Despite claims of a focus on anonymity, all signs point to DC/EP enabling much greater surveillance of financial transactions than the current system. Sensible design choices could create a useful compromise, but the desire to surveil could well overcome political constraints and inter-department turf battles, meaning DC/EP would end all privacy from the government for financial transactions that use the system.

Control

One of the primary motivations for many central banks exploring CBDCs is an increase in the controls they have over the economy, including the ability to impose negative interest rates without risking a flight to paper cash. In China, the PBOC has not yet endorsed use of smart contracts or adding new functionality into money that would raise serious civil liberties concerns, though they do not rule out adding this later.

In 2018, Vice Governor Fan spoke about the potential for digital currency to enable regulators to program in, for example, automatic tax payments on transactions or block payments that might fund terrorism. However, he also said that there would need to be solid legal footing to do so, which would most likely necessitate amending the definition of the currency in the central bank law (Fan 2018). There is good reason to think that smart contracts are not coming to DC/EP anytime soon. A revision to the central bank law proposed in October 2020, which includes formal recognition of the RMB’s digital form, does not include any smart contract-related alterations, and the law is not amended often — the last time was in 2015 (People’s Bank of China 2020).

Conclusion

Despite being one of the most advanced economies in development of a CBDC, China’s plans as presented to the public still leave many of the most important questions and tradeoffs about privacy and control unanswered. DC/EP will likely continue the general pattern of privacy protections in China, which increasingly constrain private actors’ data gathering and use activities but at the same time increase the government’s technical capability to surveil the populace and control more economic transactions. Chinese have already largely given up privacy by giving up cash to adopt digital payment systems, and they may end up in the next stage transacting CBDC in Alipay or WeChat Pay wallets, giving their data to both the government and private-sector wallet providers. That would be the worst-case scenario for civil liberties.

However, the more the surveillance and control is built in, the more the digital RMB’s chances to attain international influence will be constrained. Few governments like dollarization, but at least their citizens can transact without the Federal Reserve seeing every one of their retail transactions. None would want their citizens using an offshore digital RMB if it would mean opening their domestic transactions to Chinese government surveillance or future controls.

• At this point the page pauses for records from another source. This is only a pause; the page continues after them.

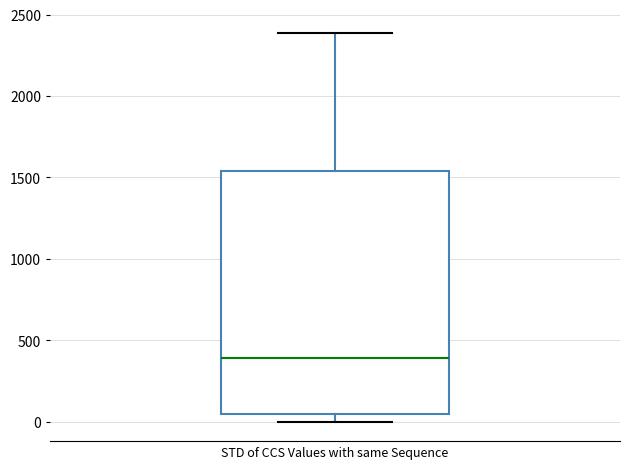

Read this box plot against the y-axis: the position of the median line, the range covered by the box, and the ends of both whiskers. The values are not printed on the chart, so give them approximately, as read against the axis.

median 400, box 50 to 1550, whiskers 0 to 2400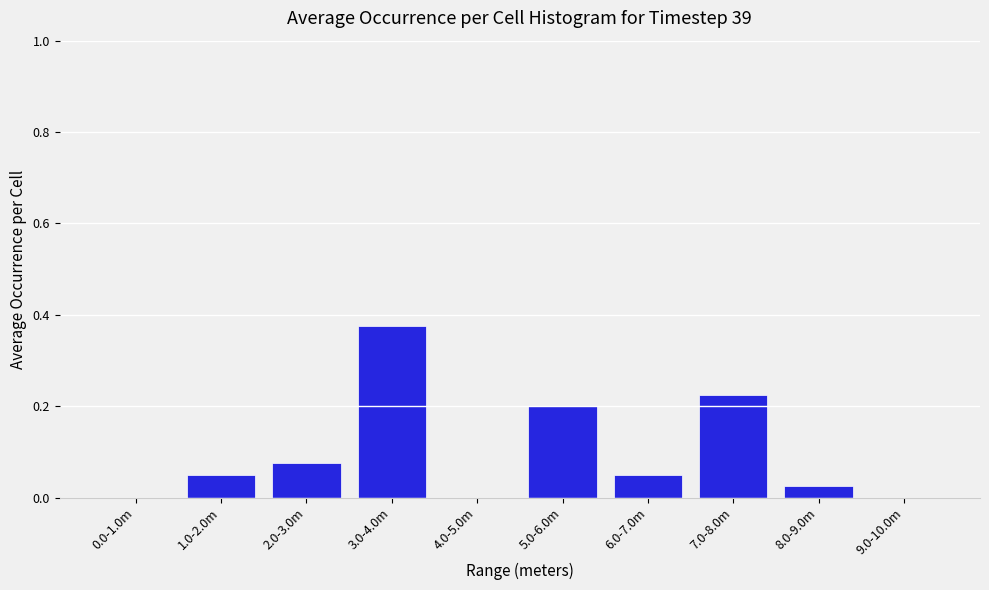

What is the sum of all values?

1.0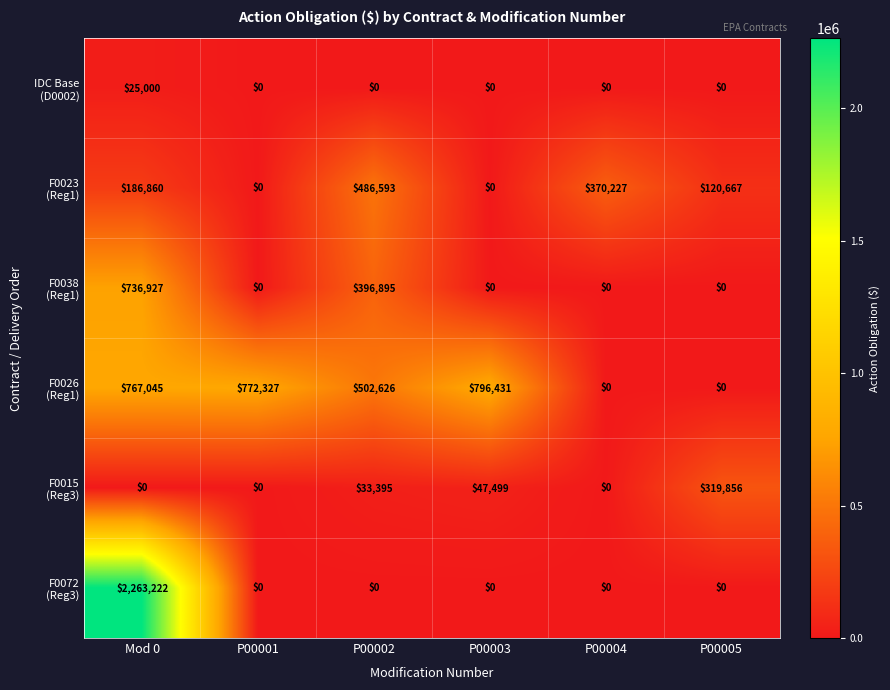

What is the maximum value shown in the chart?

2263222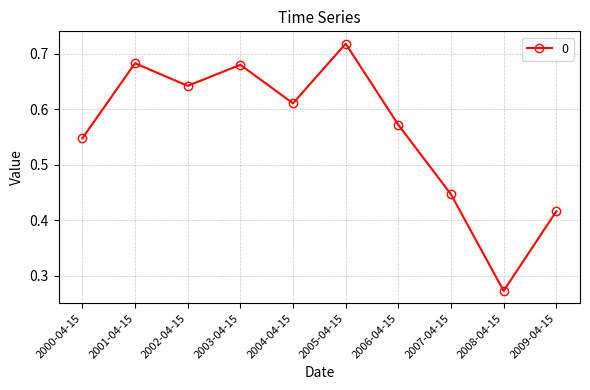

Which has a higher value, 2000-04-15 or 2005-04-15?

2005-04-15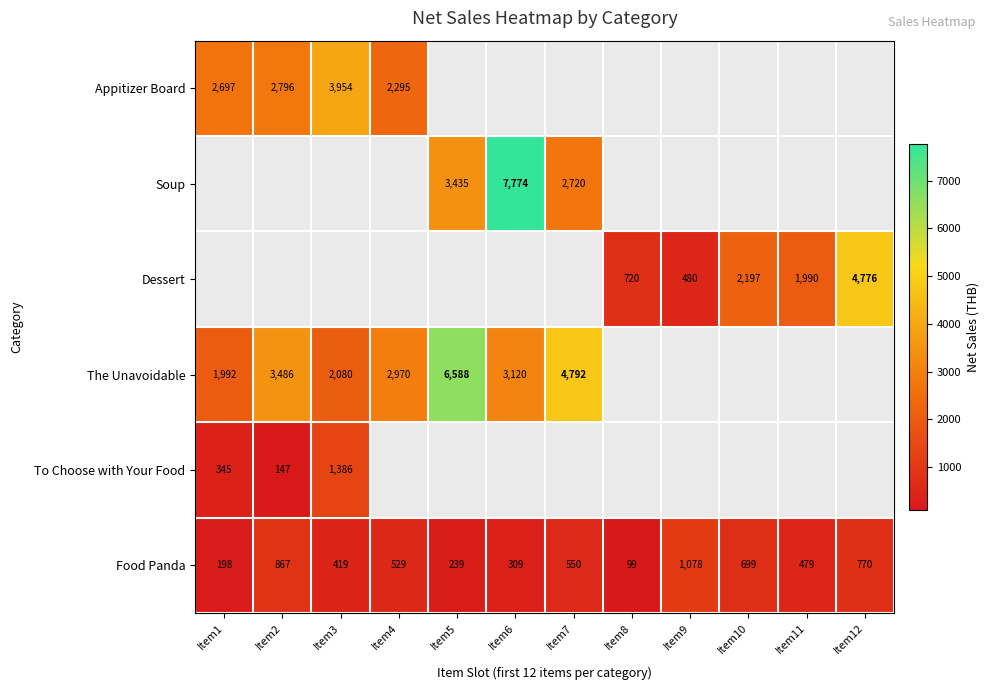

At how many categories does at least one series exceed 518?

12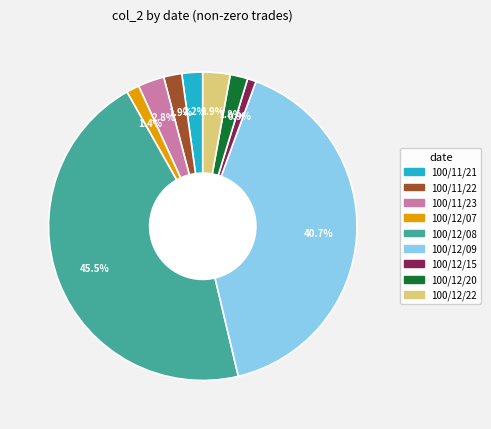

Which slice is the largest?

100/12/08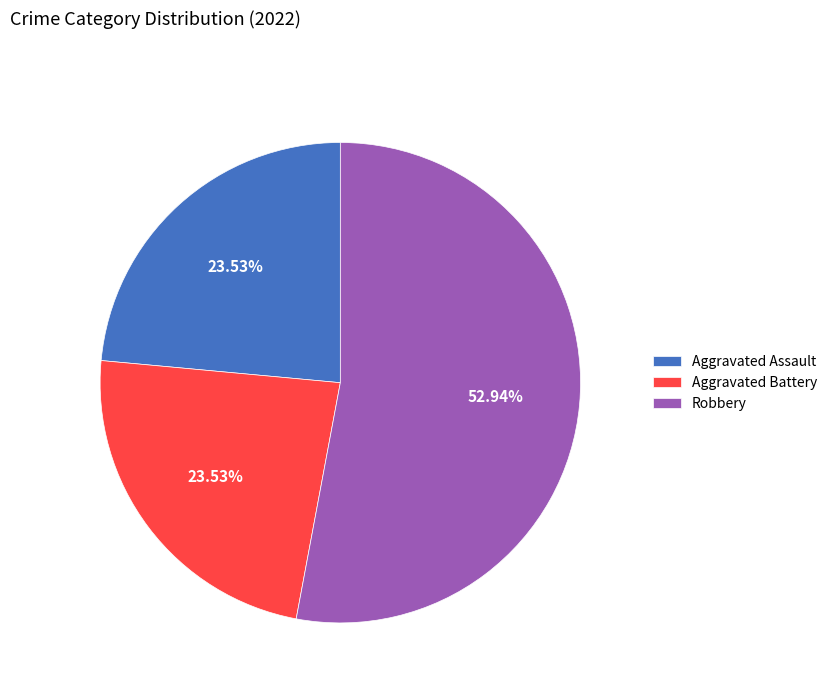

Is it true that Aggravated Assault is 24% of the pie?

True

Though other central banks’ approaches to privacy are also not fully fleshed out, some based in democratic countries are already working on what appears to be an alternative vision for CBDC more in line with their values, as evidenced by the recent BIS report on central bank digital currencies that pointedly did not include China (BIS 2020), which suggests that China’s pioneering role in CBDC development will not automatically result in other countries following the PBOC’s standards or taking the same side of important tradeoffs. Other countries, will, however, be able to learn from China’s successes and missteps with DC/EP, making China a preview of a potential future that appears in time to ensure that objectionable versions of it do not make their way to other countries.